EXERCISE BRIEF >> Can you convert the material below into a JSON list of strings, one string per line, with blank lines skipped and the pictures left out?

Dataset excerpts
━━━━━━━━

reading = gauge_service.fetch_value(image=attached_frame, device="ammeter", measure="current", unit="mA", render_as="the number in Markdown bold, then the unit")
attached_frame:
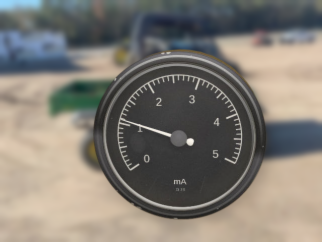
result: **1.1** mA
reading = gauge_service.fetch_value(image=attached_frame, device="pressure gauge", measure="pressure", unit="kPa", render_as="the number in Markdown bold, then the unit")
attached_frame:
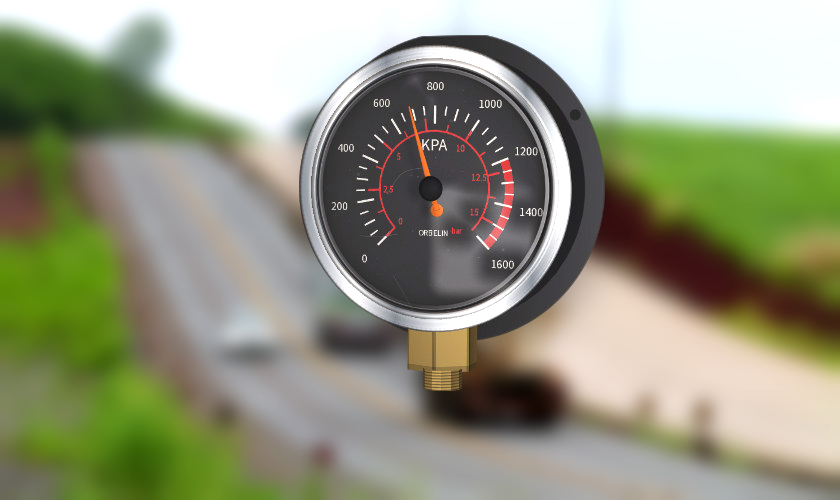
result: **700** kPa
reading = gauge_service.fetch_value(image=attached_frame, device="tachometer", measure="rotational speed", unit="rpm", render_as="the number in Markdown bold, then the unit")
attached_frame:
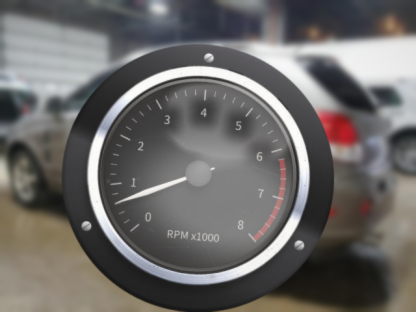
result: **600** rpm
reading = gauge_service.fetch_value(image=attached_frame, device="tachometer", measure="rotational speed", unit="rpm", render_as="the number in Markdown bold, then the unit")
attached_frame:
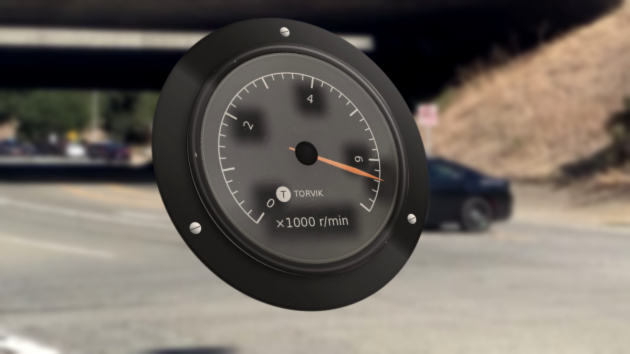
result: **6400** rpm
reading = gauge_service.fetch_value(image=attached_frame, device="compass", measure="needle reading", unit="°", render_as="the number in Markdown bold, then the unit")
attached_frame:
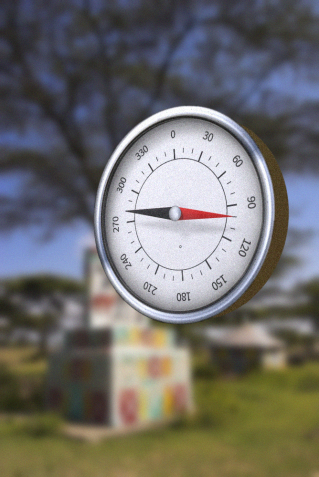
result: **100** °
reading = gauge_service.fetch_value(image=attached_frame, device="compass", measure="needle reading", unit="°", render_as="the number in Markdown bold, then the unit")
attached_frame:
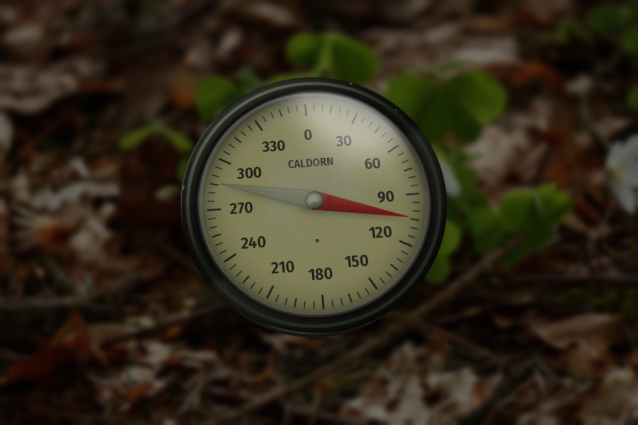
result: **105** °
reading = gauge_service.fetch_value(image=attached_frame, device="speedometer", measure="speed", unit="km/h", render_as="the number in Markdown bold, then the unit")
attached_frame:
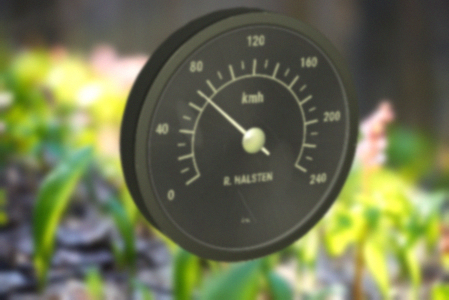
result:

━━━━━━━━

RESPONSE BOX >>
[
  "reading = gauge_service.fetch_value(image=attached_frame, device=\"ammeter\", measure=\"current\", unit=\"mA\", render_as=\"the number in Markdown bold, then the unit\")",
  "attached_frame:",
  "result: **1.1** mA",
  "reading = gauge_service.fetch_value(image=attached_frame, device=\"pressure gauge\", measure=\"pressure\", unit=\"kPa\", render_as=\"the number in Markdown bold, then the unit\")",
  "attached_frame:",
  "result: **700** kPa",
  "reading = gauge_service.fetch_value(image=attached_frame, device=\"tachometer\", measure=\"rotational speed\", unit=\"rpm\", render_as=\"the number in Markdown bold, then the unit\")",
  "attached_frame:",
  "result: **600** rpm",
  "reading = gauge_service.fetch_value(image=attached_frame, device=\"tachometer\", measure=\"rotational speed\", unit=\"rpm\", render_as=\"the number in Markdown bold, then the unit\")",
  "attached_frame:",
  "result: **6400** rpm",
  "reading = gauge_service.fetch_value(image=attached_frame, device=\"compass\", measure=\"needle reading\", unit=\"°\", render_as=\"the number in Markdown bold, then the unit\")",
  "attached_frame:",
  "result: **100** °",
  "reading = gauge_service.fetch_value(image=attached_frame, device=\"compass\", measure=\"needle reading\", unit=\"°\", render_as=\"the number in Markdown bold, then the unit\")",
  "attached_frame:",
  "result: **105** °",
  "reading = gauge_service.fetch_value(image=attached_frame, device=\"speedometer\", measure=\"speed\", unit=\"km/h\", render_as=\"the number in Markdown bold, then the unit\")",
  "attached_frame:",
  "result:"
]